One time I shared a hotel room with a nice musician from Florida who asked if I knew the Joseph Brothers, two local film composers who'd made millions from producing Christian action movies and behaved exactly like their L.A. counterparts if you substituted Jesus for cocaine.  I had not.

It was Sunday morning in south Georgia on the last day of a long continental tour and we had six hours to kill before sound check. Touring is not the breathless parade of interviews, recordings, and celebrity meltdowns you see in French perfume ads. You wake up at 4 a.m., get on the bus at 4:30a.m., are driven for ten hours to the next city, where you immediately go onstage to check microphones, have a little time to change into your concert black and eat a yogurt, play a show, get back on the bus so you can fall into your hotel bed at midnight, and repeat the process the next day every day for weeks.

It was our first free morning. Adventure beckoned.

I had never visited a megachurch. This one was the size of a small college campus, and the first three things I encountered inside the lobby was a flatscreen TV advertising their pregnancy crisis center, two cops who searched me for firearms, and a McDonald's. Baptists are required to disclose their offertory intake and this church, in one of the poorest counties in the state, had already pulled in three million dollars worth of plate money for September.  There were no print Bibles. Everyone read Scripture off of tablets.
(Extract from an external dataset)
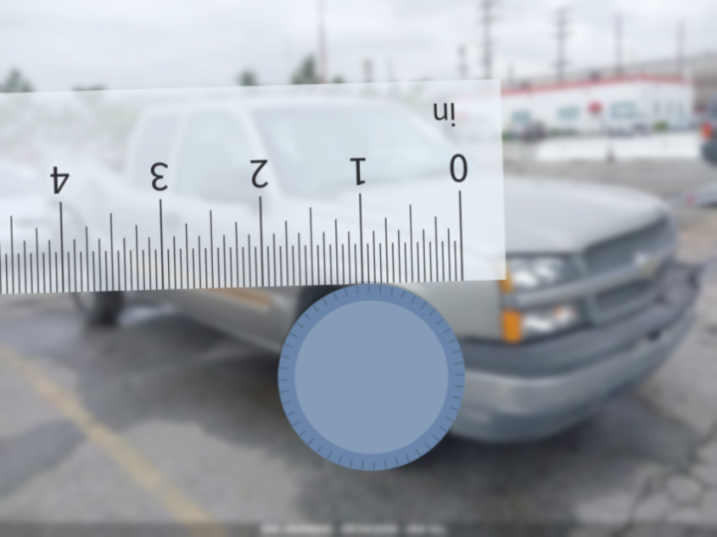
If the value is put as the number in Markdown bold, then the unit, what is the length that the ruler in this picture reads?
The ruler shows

Everyone tithed thru PayPal on their smart phones.

The lead guitarist of the praise band turned out to be an old composer pal who had worked with the Joseph Brothers, and by work that meant he didn't hang up when they called him at three in the morning begging for interstitial music. So far the Brothers had written, produced, and directed five schlocky Christian action movies, all bankrolled by the megachurch.
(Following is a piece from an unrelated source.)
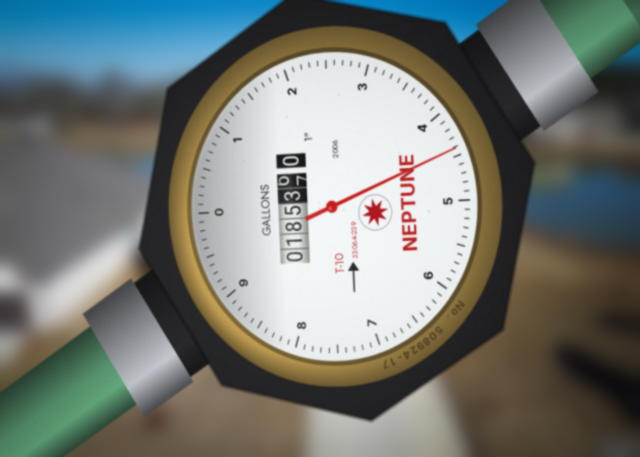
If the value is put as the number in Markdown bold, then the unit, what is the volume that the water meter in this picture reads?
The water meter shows **185364.4** gal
They weren't good. Christian entertainment was never good, but where Tyler Perry provided slapstick on the chitlin' circuit and Jack Chick gave worried mothers the Dark Dungeons tract, the Joseph Brothers produced ninety-minute self-help infomercials aimed at porn addicts. No crucifixion. No weeping blonde women with runny mascara. Just a twelve-step program for killing your boner.

On the way to sound check I made a brief detour at the county's apocalyptic art garden, an acre of Revelations-inspired murals complete with scripture quotes, burning hell hounds, and lakes of blood. It wasn't good either, but it certainly didn't fuck around.

I knocked on the first trailer door and was directed to a master bedroom where a stately black matron was dressed for evening service. Pearls, stockings, and a stare that stuck two inches out the back of my skull. I should have brought food. Or worn a hat. Or at least presented myself with a fucking business card.

After five minutes she gave me her phone number and insisted I visit the next time I was in town.

"I think we're gonna be best friends."